Having spent 20+ years working in the information business, I’ve noticed two distinct groups of people; those who can consistently, accurately process information and those who seem to constantly misread, misunderstand or otherwise fail to successfully consume information.
When you have 1-2 people who occasionally misread something, that can be a small annoyance. But when you have an organization, of scores or hundreds of people, skimming written correspondence and making decisions based on an incomplete or incorrect understanding of the message/intent, that leads to mistakes, miscommunication, wasted time and rework on a large scale
Why does it happen?
My theory it is people who get complacent (aka lazy) and rather than concentrating and taking the requisite time required to internalize a message, they simply fly through it
I also think people are over-confident in their reading comprehension and they consistently over-estimate their ability fully understand a message without missing anything. This tendency can easily be seen on social media, where people jump to respond to something they thought was said, when in reality it wasn’t.
Consequences
Left unchecked, this tendency can degrade internal communications. This is a particularly acute problem with customer facing team members, who wind up frustrating customers by asking unnecessary questions, misunderstanding problems and ignoring key questions.
Two taps
The Israeli intelligence services use a small caliber service pistol and train all of their assets to employ a double-tap approach when dispatching targets. Tap-tap. Because one tap is often not going to be enough, two-taps is essential for getting the job done.
Solution
The solution to processing emails is similar. I require that all new employees get in the habit of reading everything three times. Tap-tap-tap
- One tap to get the basic gist of the message. This is helpful for quickly triaging your inbox
- A second tap to really dig in and understand the message fully. This means reading it in its entirety
- A third and final tap to make sure you didn’t miss anything. This is a critical step, as people are often surprised at how much they actually miss the first two times
Remediation
When I mentor people who consistently fail to adequately communicate, based on the fact they don’t understand instructions, directions, questions etc., we apply this system. When the problem invariably re-surfaces, I ask them if they have read the message three times. After they tell me “yes”, I ask them again and this time to tell me the truth. When we finally determine that they haven’t, we re-apply the expectations and repeat until improvements are realized.

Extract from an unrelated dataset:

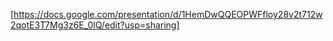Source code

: [https://docs.google.com/presentation/d/1HemDwQQEOPWFfloy28v2t712w2qotE3T7Mg3z6E_0lQ/edit?usp=sharing]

I have never worked with anyone who didn’t improve decisively and on a sustained basis, when applying this simple system
My own approach
Although I’ve tested very high in English competency and reading comprehension, I apply this same rule myself. So yes, I generally read everything at least three times, and sometimes more, especially before replying. It may seem like a waste of time, but by eliminating miscommunication, false-starts and other problems, over the long haul there is a significant net saving in time
Other
In addition to reading messages 3x, I require all customer facing and relevant internal correspondence to be processed consistently and systematically, following these rules
All questions (or issues) need to be addressed separately. So if you get an email with 4 questions, you should have 4 distinct answers, not 3, not 2. Seems obvious, but 90% of the time, if a customer asks more than 2 questions, at least one is ignored. I’ve seen that time and time again.
All questions should be answered in-line. This makes it virtually impossible to forget to respond to a particular question embedded in an email, or otherwise ignore some part of a message. It also provides for systematic readability, so you can flow through the correspondence matching each answer directly with the question.